━━ Data for the task ━━

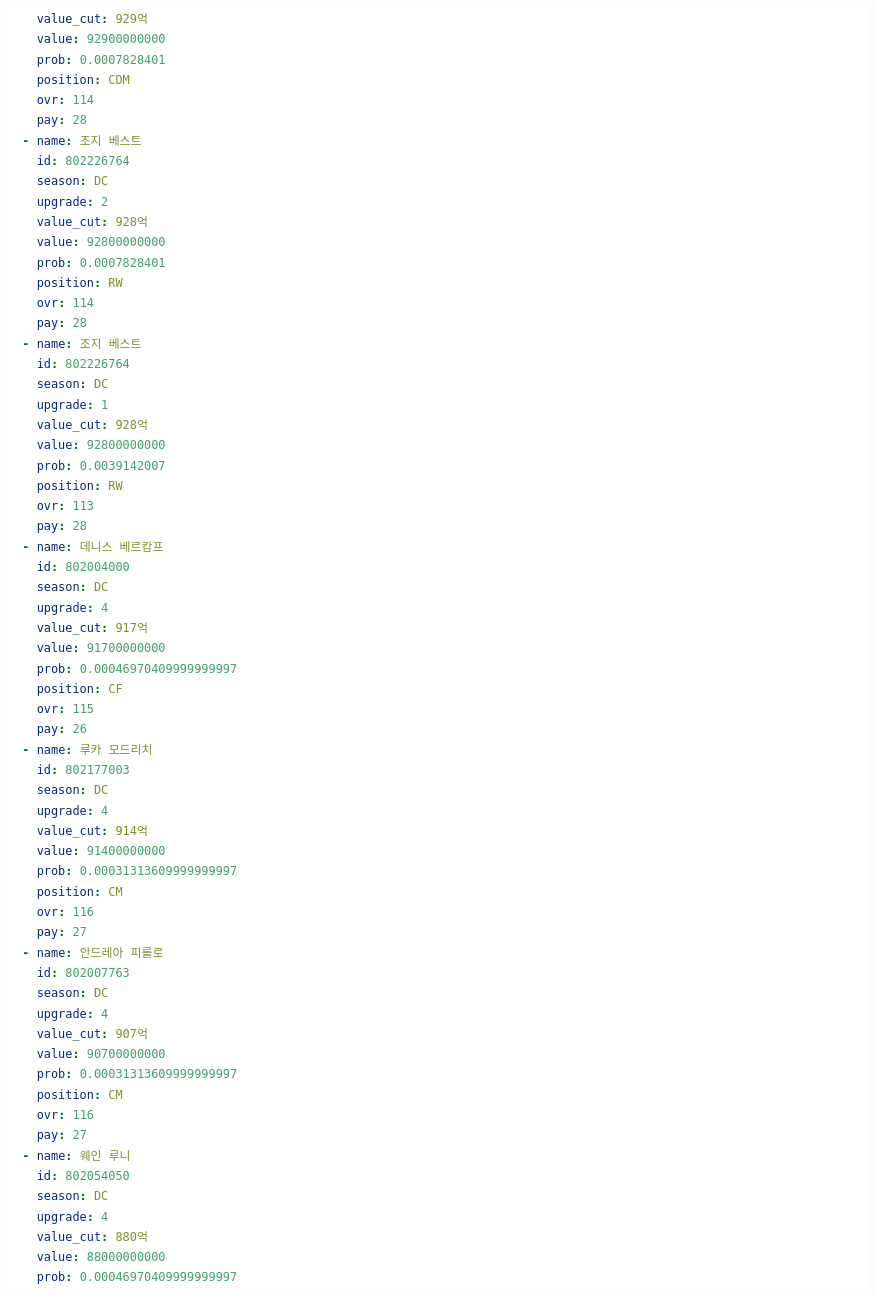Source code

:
 ```yaml
    value_cut: 929억
    value: 92900000000
    prob: 0.0007828401
    position: CDM
    ovr: 114
    pay: 28
  - name: 조지 베스트
    id: 802226764
    season: DC
    upgrade: 2
    value_cut: 928억
    value: 92800000000
    prob: 0.0007828401
    position: RW
    ovr: 114
    pay: 28
  - name: 조지 베스트
    id: 802226764
    season: DC
    upgrade: 1
    value_cut: 928억
    value: 92800000000
    prob: 0.0039142007
    position: RW
    ovr: 113
    pay: 28
  - name: 데니스 베르캄프
    id: 802004000
    season: DC
    upgrade: 4
    value_cut: 917억
    value: 91700000000
    prob: 0.00046970409999999997
    position: CF
    ovr: 115
    pay: 26
  - name: 루카 모드리치
    id: 802177003
    season: DC
    upgrade: 4
    value_cut: 914억
    value: 91400000000
    prob: 0.00031313609999999997
    position: CM
    ovr: 116
    pay: 27
  - name: 안드레아 피를로
    id: 802007763
    season: DC
    upgrade: 4
    value_cut: 907억
    value: 90700000000
    prob: 0.00031313609999999997
    position: CM
    ovr: 116
    pay: 27
  - name: 웨인 루니
    id: 802054050
    season: DC
    upgrade: 4
    value_cut: 880억
    value: 88000000000
    prob: 0.00046970409999999997
```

━━━

■ **Task to carry out**: Leaving the images behind, set down every entry word for word.

■ **Reply to the exercise**:
Source code

:
 ```yaml
    value_cut: 929억
    value: 92900000000
    prob: 0.0007828401
    position: CDM
    ovr: 114
    pay: 28
  - name: 조지 베스트
    id: 802226764
    season: DC
    upgrade: 2
    value_cut: 928억
    value: 92800000000
    prob: 0.0007828401
    position: RW
    ovr: 114
    pay: 28
  - name: 조지 베스트
    id: 802226764
    season: DC
    upgrade: 1
    value_cut: 928억
    value: 92800000000
    prob: 0.0039142007
    position: RW
    ovr: 113
    pay: 28
  - name: 데니스 베르캄프
    id: 802004000
    season: DC
    upgrade: 4
    value_cut: 917억
    value: 91700000000
    prob: 0.00046970409999999997
    position: CF
    ovr: 115
    pay: 26
  - name: 루카 모드리치
    id: 802177003
    season: DC
    upgrade: 4
    value_cut: 914억
    value: 91400000000
    prob: 0.00031313609999999997
    position: CM
    ovr: 116
    pay: 27
  - name: 안드레아 피를로
    id: 802007763
    season: DC
    upgrade: 4
    value_cut: 907억
    value: 90700000000
    prob: 0.00031313609999999997
    position: CM
    ovr: 116
    pay: 27
  - name: 웨인 루니
    id: 802054050
    season: DC
    upgrade: 4
    value_cut: 880억
    value: 88000000000
    prob: 0.00046970409999999997
```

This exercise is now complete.